Day after long weary day, we fight to keep the invisible wolf from our door. The battle takes place primarily on the front doorstep. No one—extended family, friend, neighbour, handyman— is allowed in. No one except for essential workers, is allowed out, apart from those brief, masked trips to pick up food, gas or medicine or perhaps to anxiously risk a lonely walk down mostly deserted streets. We are repeatedly told by government and public health specialists to stay at home.
Those few businesses who remain open engage in similar warfare. No one just returned from foreign travel is allowed in, nor is a married couple accustomed to shopping together, certainly not anyone with a cough or evident fever. Shop keepers and cashiers hide protectively behind Plexiglas shields. Most stores and businesses simply have locked their doors to keep the enemy at bay.
But what if that invisible wolf is not lurking in the outside world ready to pounce, but already hiding inside your residence? Staying at home is not a refuge but possibly a death sentence. This is the tragic reality in many of our long term care facilities.
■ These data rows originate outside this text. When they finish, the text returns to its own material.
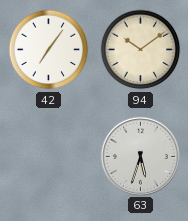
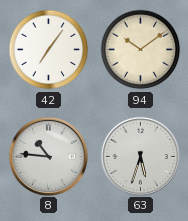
8: none -> 10:46
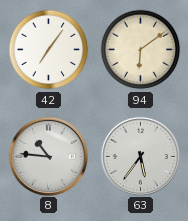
94: 10:09 -> 6:09
63: 5:33 -> 5:36
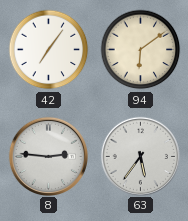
8: 10:46 -> 2:46
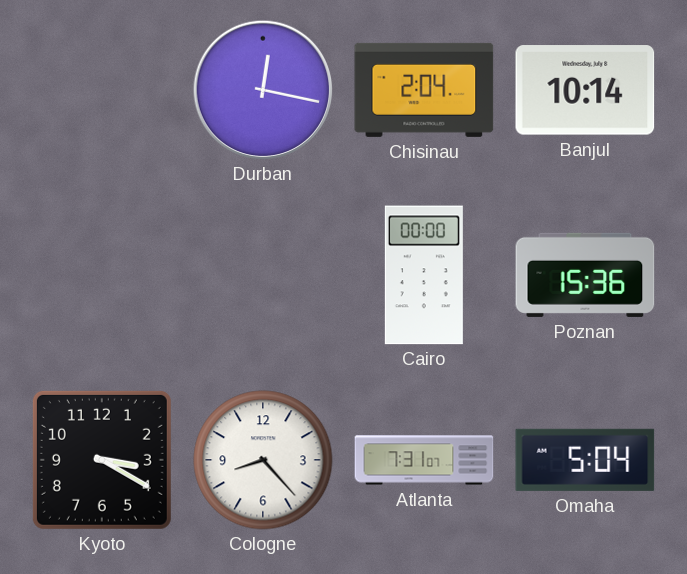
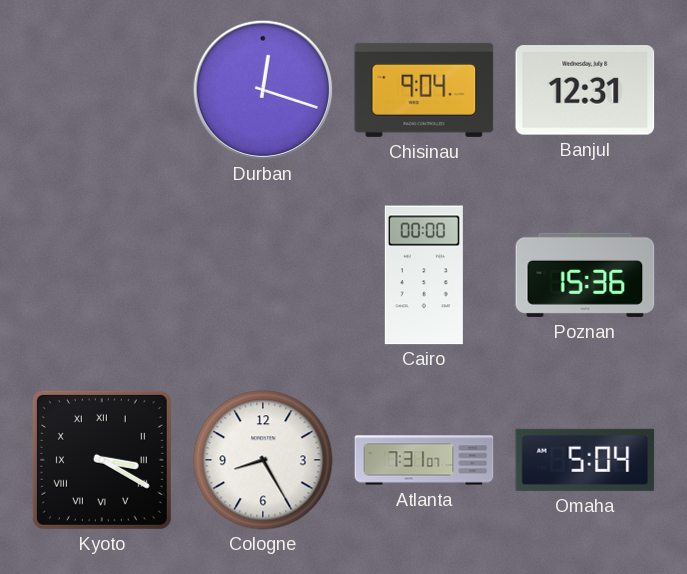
Durban: 12:17 -> 12:18
Chisinau: 2:04 -> 9:04
Banjul: 10:14 -> 12:31
Kyoto numerals: Arabic -> Roman
Cologne: 8:23 -> 8:25
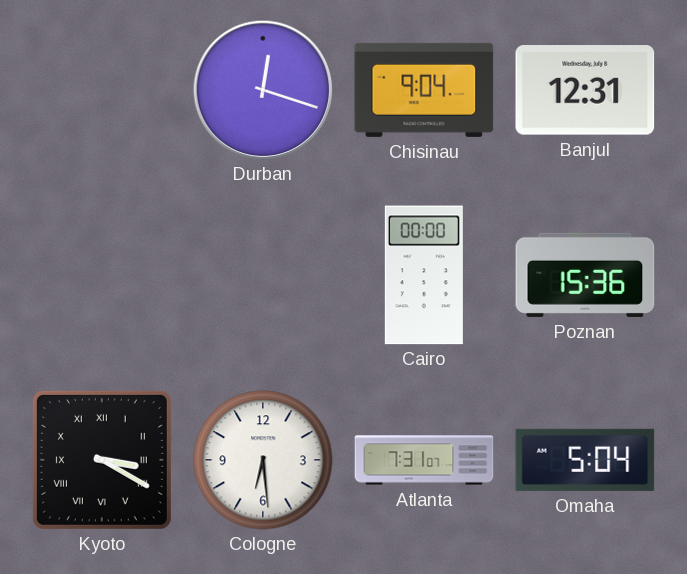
Cologne: 8:25 -> 6:29
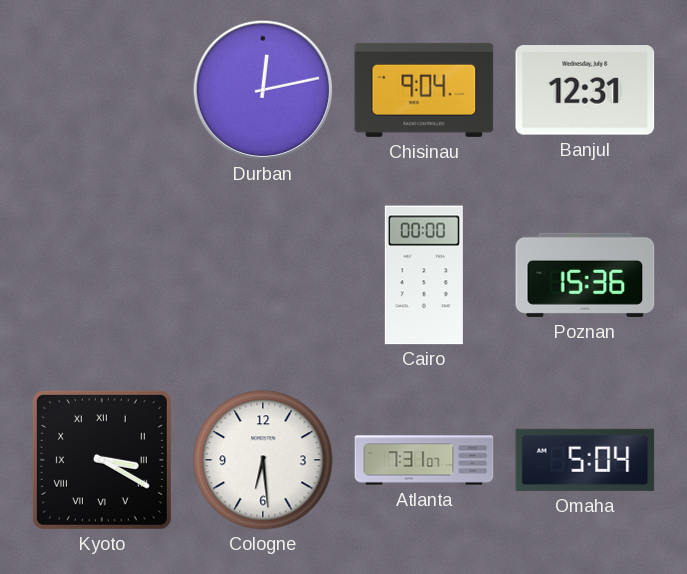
Durban: 12:18 -> 12:13
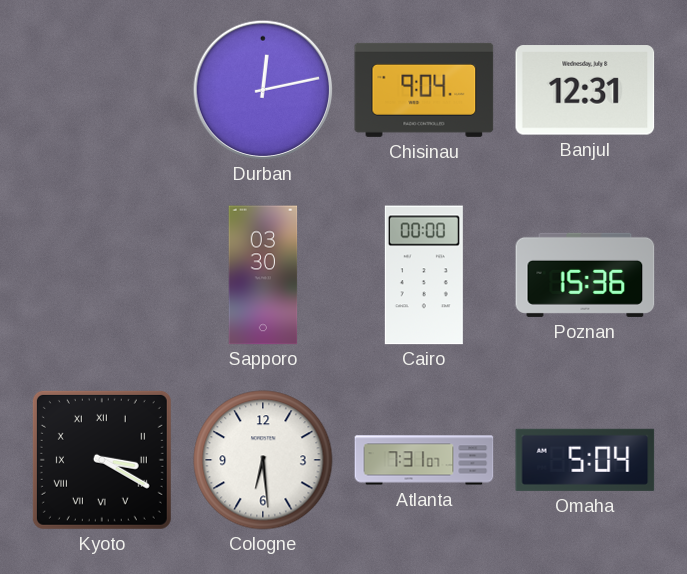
Sapporo: none -> 03:30
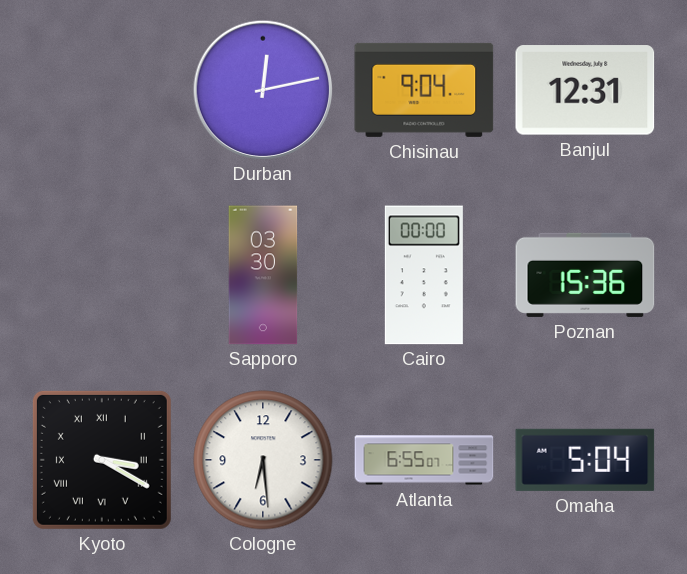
Atlanta: 7:31 -> 6:55
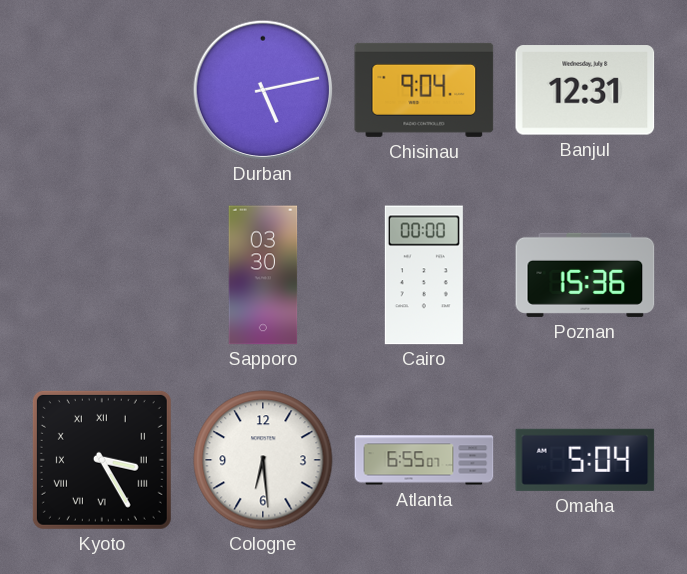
Durban: 12:13 -> 5:13
Kyoto: 3:20 -> 3:25
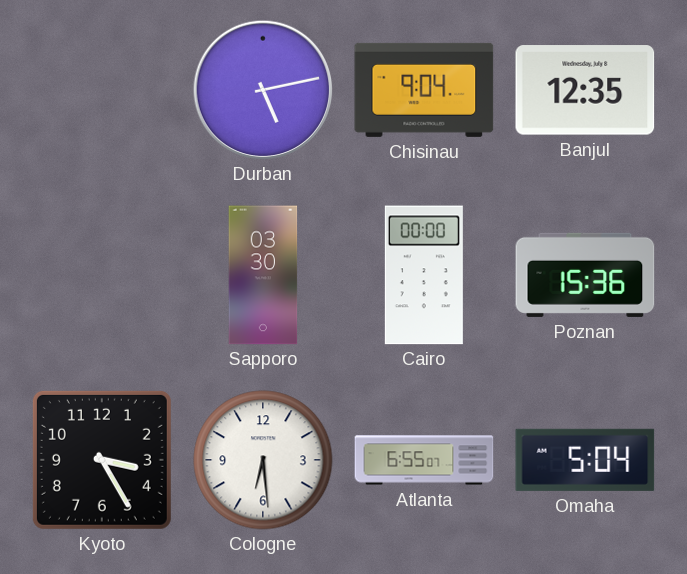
Banjul: 12:31 -> 12:35
Kyoto numerals: Roman -> Arabic
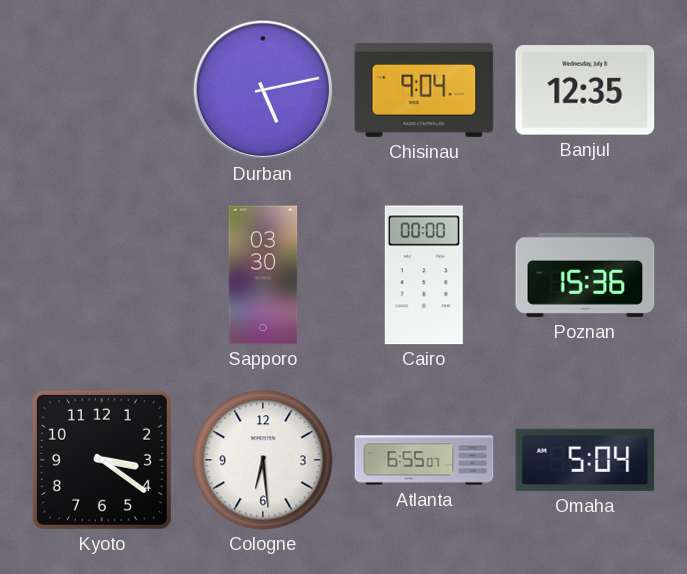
Kyoto: 3:25 -> 3:21
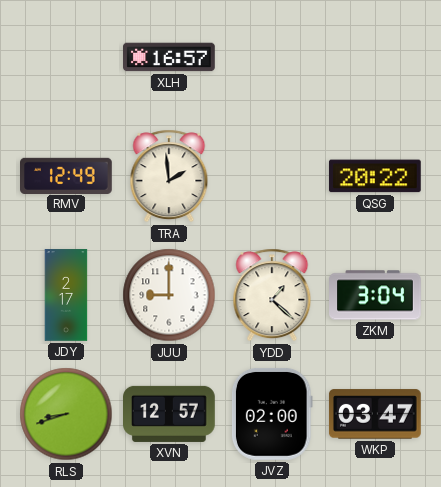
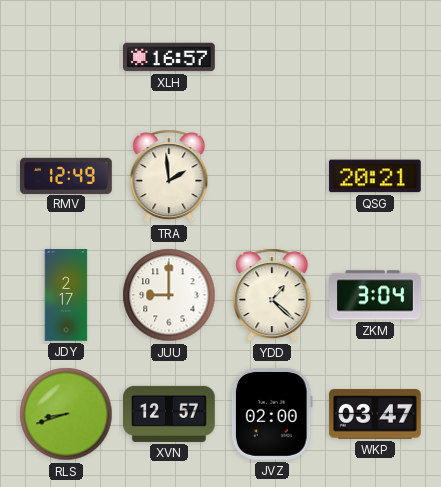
QSG: 20:22 -> 20:21
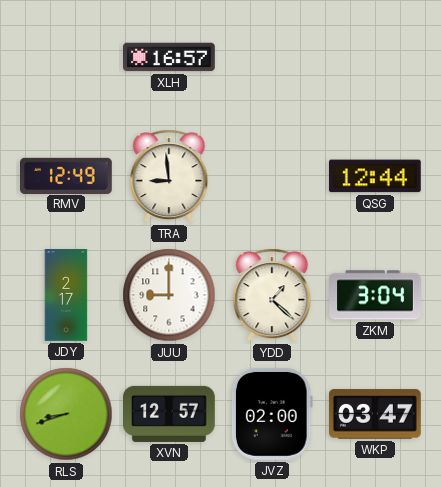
TRA: 1:59 -> 8:59
QSG: 20:21 -> 12:44
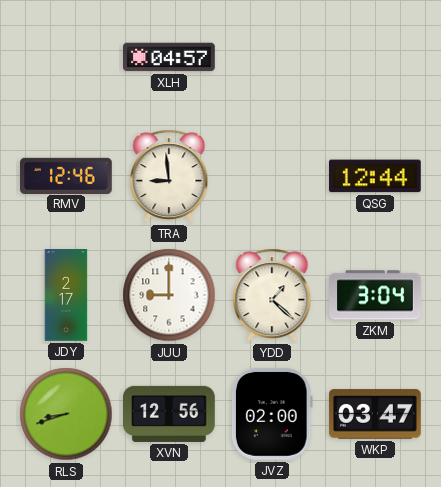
XLH: 16:57 -> 04:57
RMV: 12:49 -> 12:46
XVN: 12:57 -> 12:56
Ontario has 626 such facilities, places where the frail elderly, many with some level of dementia and /or significant physical disability, can be cared for. Currently, 114 care homes are battling outbreaks of COVID-19. As in any war, casualties quickly mount; to this date 216 residents are dead; 1229 cases are confirmed among residents and a further 621 among the dedicated but overworked staff caring for them. (As of April 17, Ontario counts an overall total of 478 deaths among the 9525 cases diagnosed.) A Toronto Star investigation concludes that there are likely more under-reported nursing home deaths. (April 15)
Why are long term care homes over represented in these Provincial deadly statistics? Start with the obvious fact of a vulnerable population already coping with underlying medical conditions. Bring them together several times a day for communal meals, snacks and social activities. Add to that the daily routines which see frontline staff moving from room to room bringing laundry or doing cleaning. Simply put, in most such facilities, physical distancing between residents and isolation of those infected is difficult, if not impossible.
As a minister, I have visited many parishioners in at least eight regional care homes over past years. While some buildings are newer and residents have their private rooms, others are overcrowded with roommates separated by a sheet or curtain. I have long been saddened that we have inadvertently “warehoused” too many of our most vulnerable. Here is part of what I wrote in this space on August 4, 2019:
“In my mind I can still hear the incessant, simultaneous ringing of bells from multiple bedsides, residents calling for staff assistance. Some are incontinent, some need help with dressing or other personal needs, Others are confused or lonely, calling out for reassurance or comfort. It is no coincidence that front line workers typically wear running shoes. Most days they can be run off their feet. In my encounters with these women and men, I have frequently told them that if I ruled the world, I would transfer money from overpaid athletes and entertainers and use this windfall to provide much higher salaries to overworked and underpaid, nursing home frontline staffs.”
Little did I imagine that six months later, COVID-19 would begin its devastating rampage through Ontario’s nursing homes, striking down residents and staff alike. This crisis has cast a spotlight on the need for better designed residences and higher salaries to more fairly compensate staff who care for our most vulnerable. These women and men are the unsung heroes in our current war against this new and unseen enemy, risking their lives each day as they go into battle. I commend them for their dedication.